In Spain there is a plan to start introducing a period policy to give colleagues more support and in some severe cases give paid menstrual leave. If Spain implement this policy, they are among other countries such as Indonesia and Japan that have made the decision to legislate this.
According to a poll by Bloody Good Period, a great number of women have expressed that they felt like they couldn’t go to their Manager or company regarding period related issues. Menstrual pains can be debilitating to some women and if they are put at a disadvantage because of this, it could lead to claims of sex discrimination or harassment, this can be seen in the Rooney v Leicestershire City Council (2021) whereby a colleague was treated negatively due to going through menopause. Therefore, implementing a period policy would support female workers and give them more flexibility around this time.
Organisations that introduce period policies may find to have improved employee retention, improved working relations and increased productivity, all of which are important for a business’s success.

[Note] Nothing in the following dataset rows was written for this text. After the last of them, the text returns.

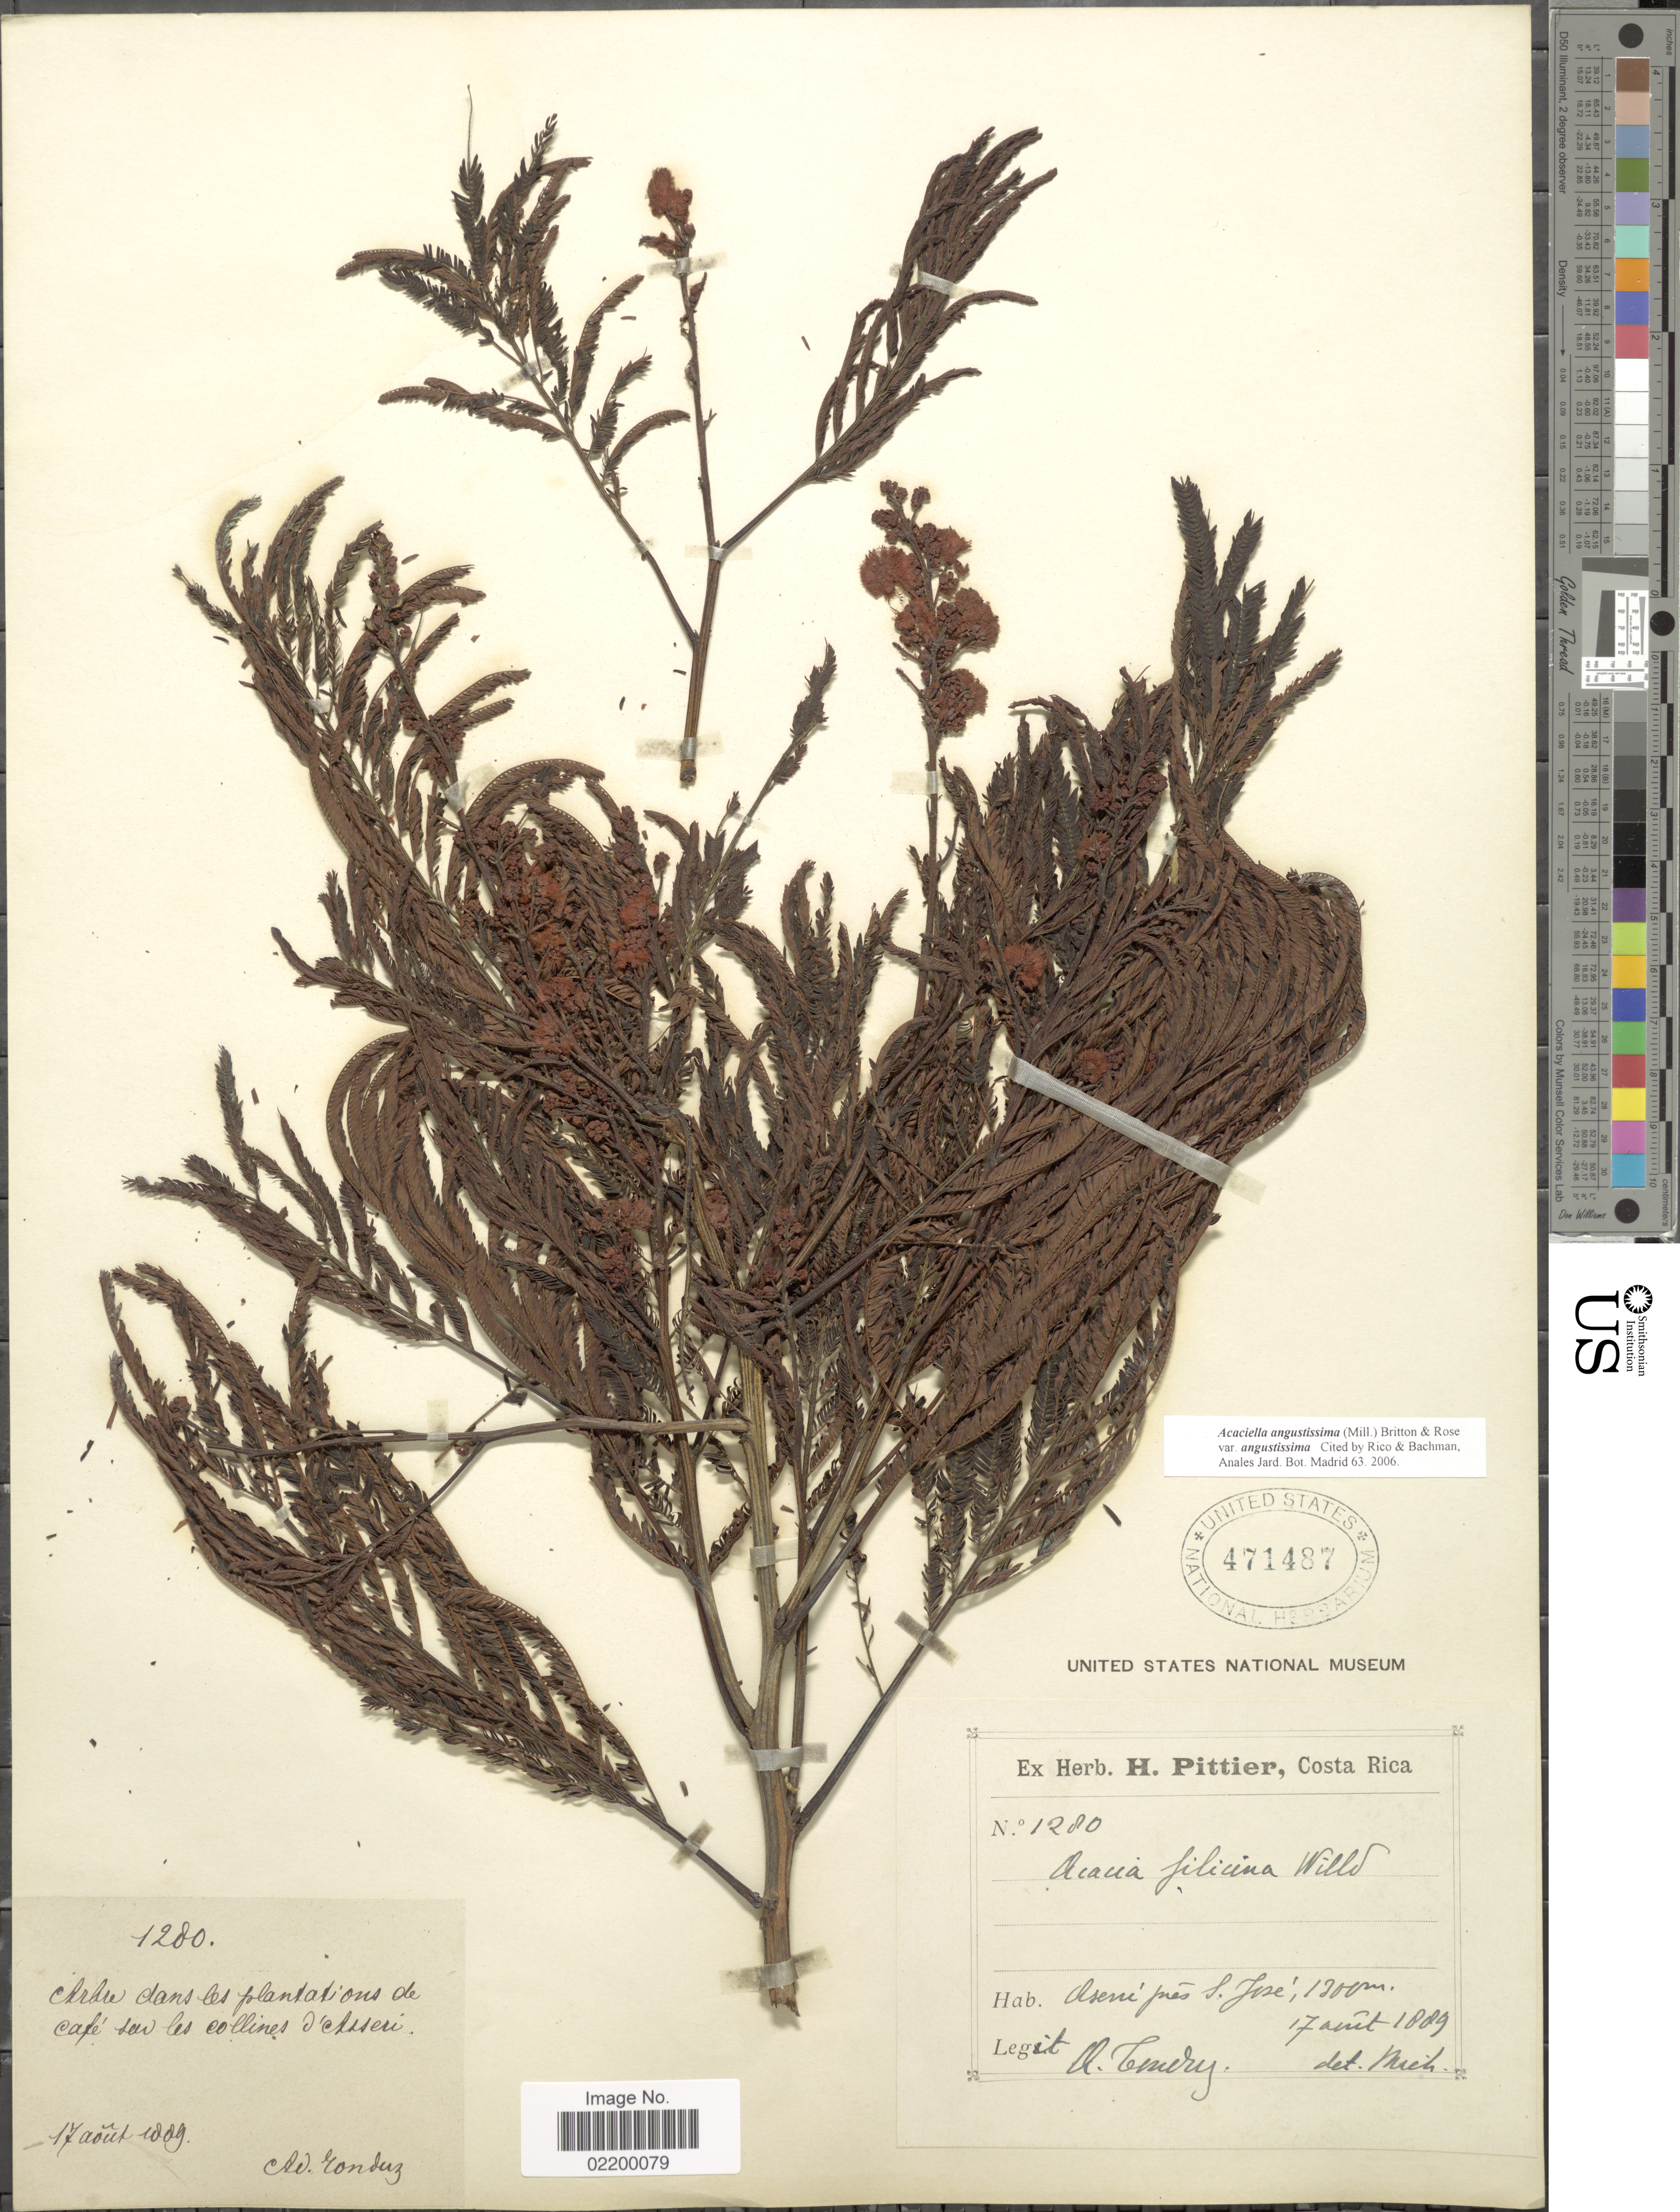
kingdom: Plantae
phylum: Tracheophyta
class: Magnoliopsida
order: Fabales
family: Fabaceae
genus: Acaciella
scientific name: Acaciella angustissima var. angustissima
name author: (Mill.) Britton & Rose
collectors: A. Tonduz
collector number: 1280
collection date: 1889-08-17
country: Costa Rica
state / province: San José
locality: Aserri pres S. Jose.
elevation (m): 1300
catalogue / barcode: US 471487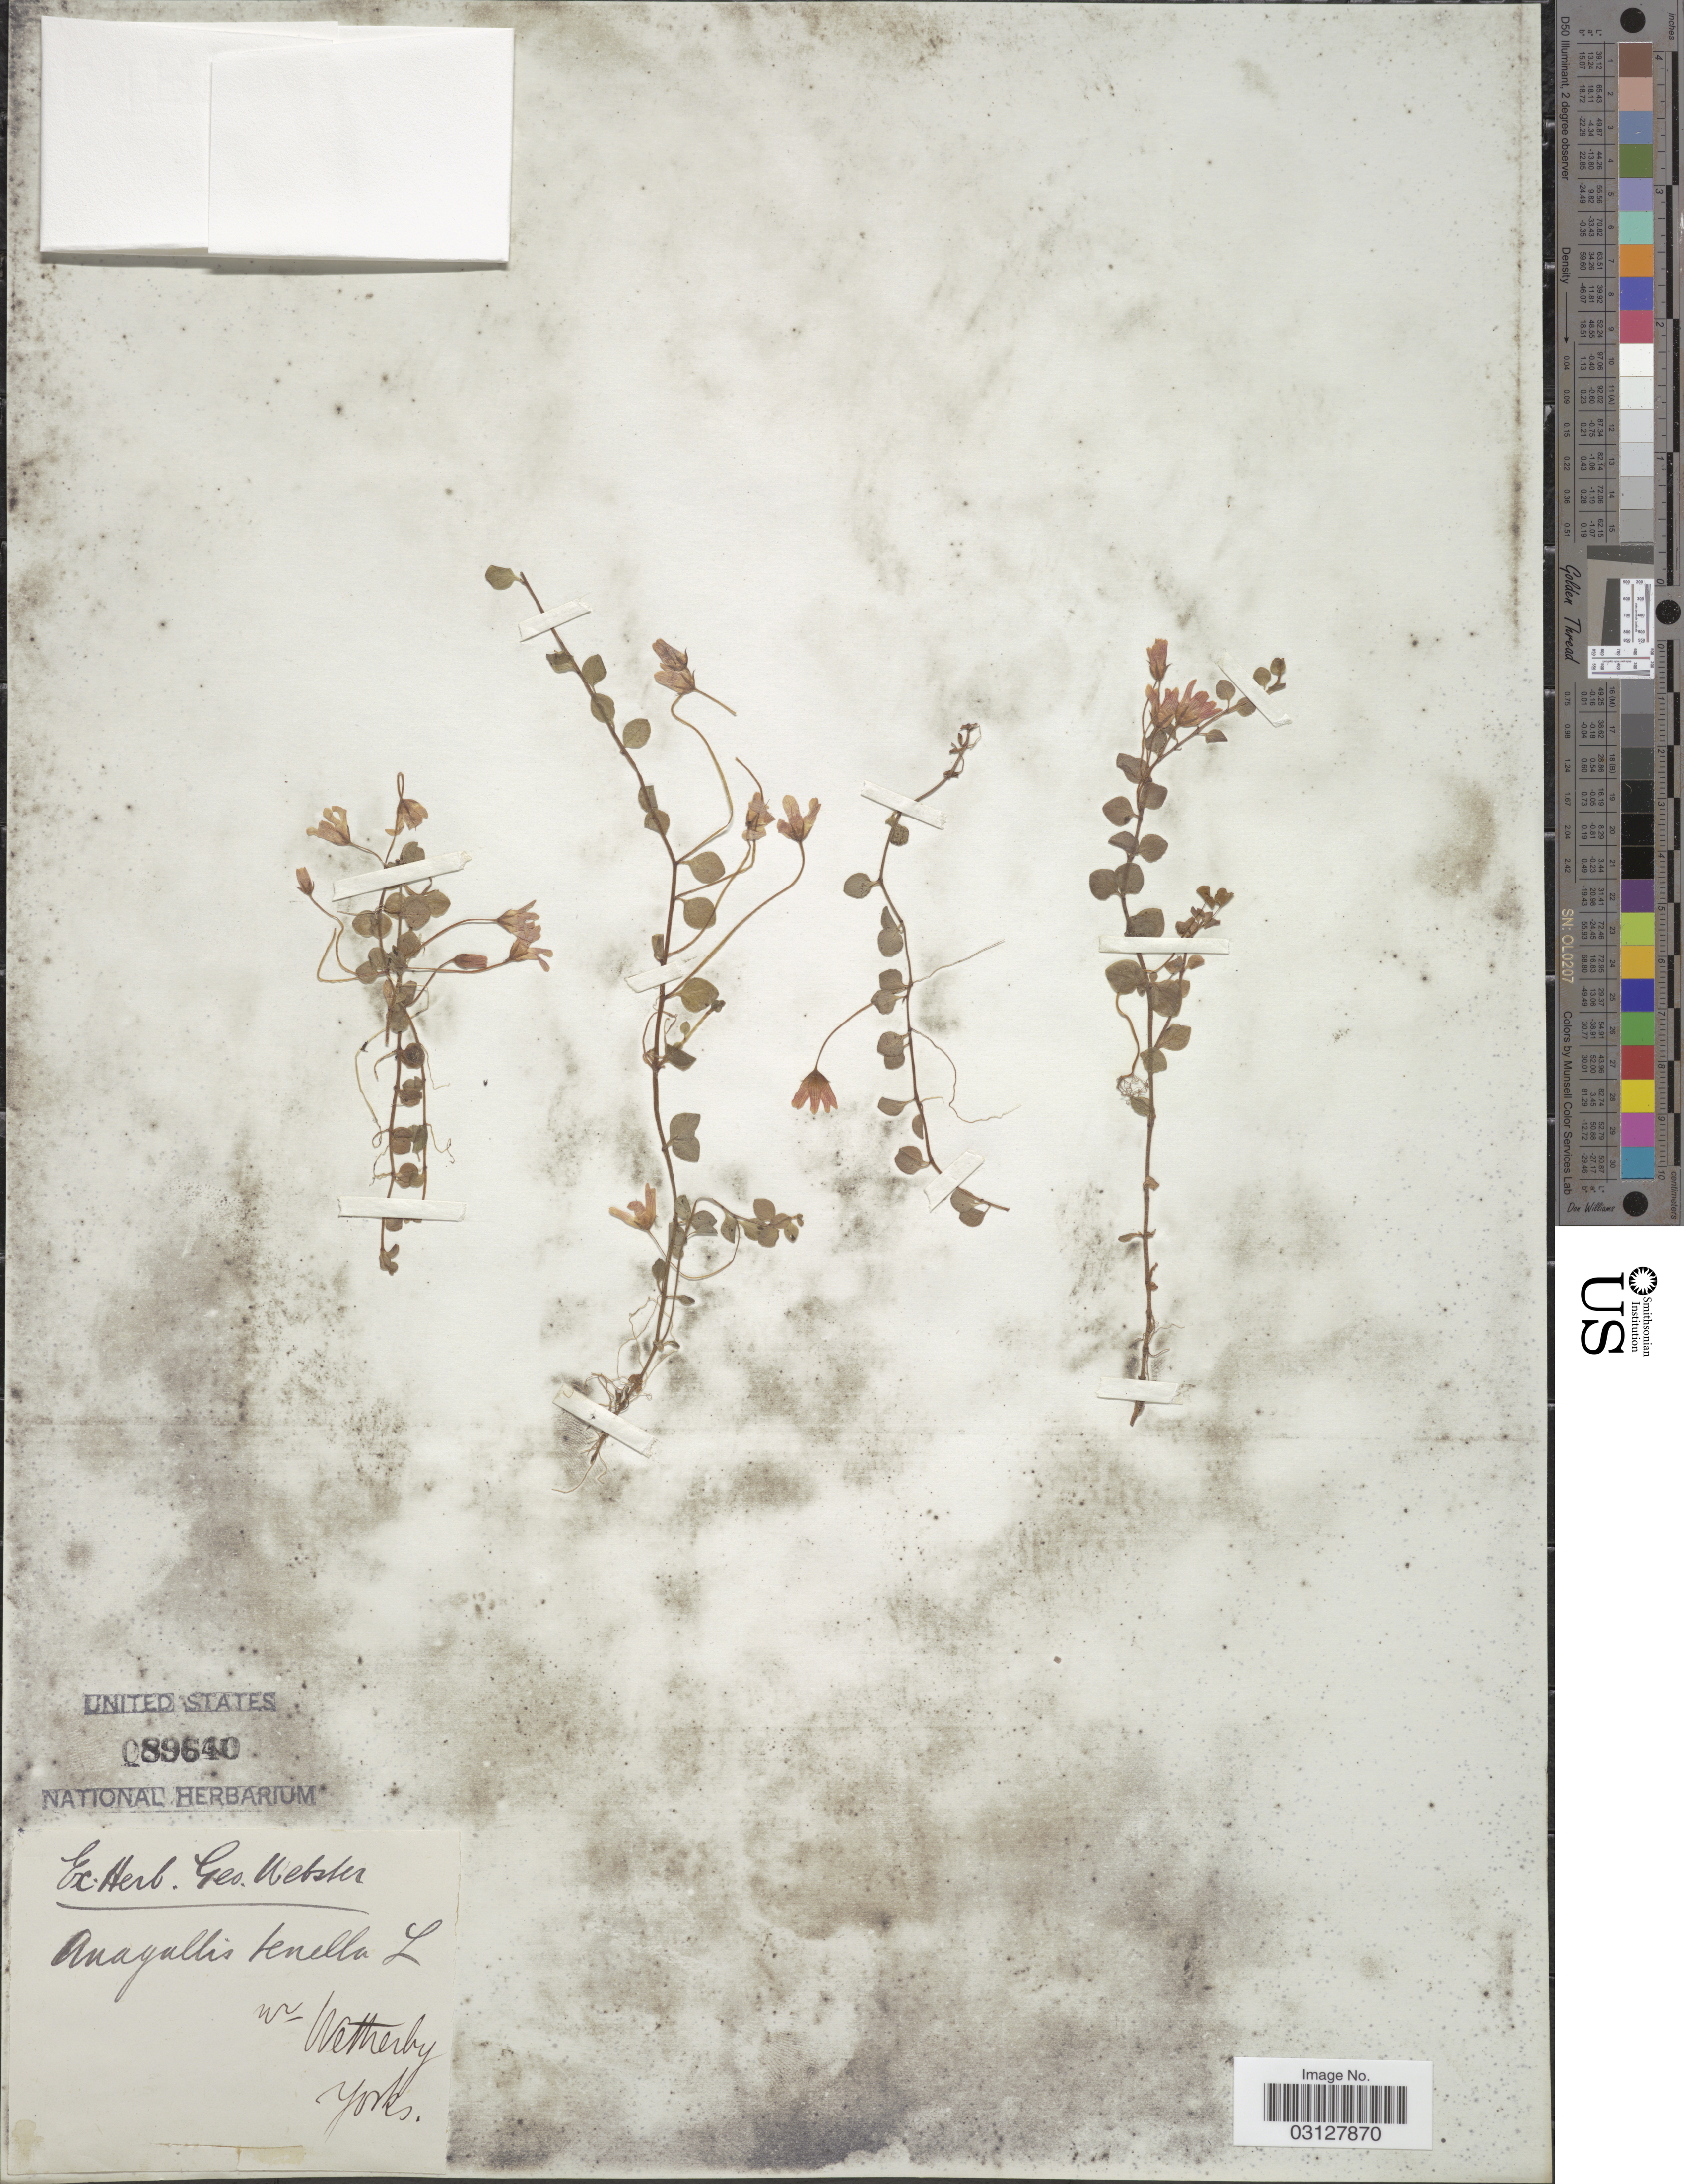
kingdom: Plantae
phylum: Tracheophyta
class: Magnoliopsida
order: Ericales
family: Primulaceae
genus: Anagallis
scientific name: Anagallis tenella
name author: (L.) L.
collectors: ex herb. Geo. Webster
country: United Kingdom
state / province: England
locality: Nr Wetherby, Yorks.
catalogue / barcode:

Although the UK is yet to formally introduce a formal period policy, Woman’s Health Strategy was published in December 2021 for the Governments 10-year ambitions and actions they are taking now to improve the health and wellbeing of women and girls in England.
What can you do now?
Ensure that colleagues can openly communicate about their issues is very important and will help to make employees feel more comfortable in their work environment.
Consider introducing a period policy in advance of any legislative changes, including hybrid working to avoid loss of pay or become behind on workload, or even offering free period products in the workplace to support open communication.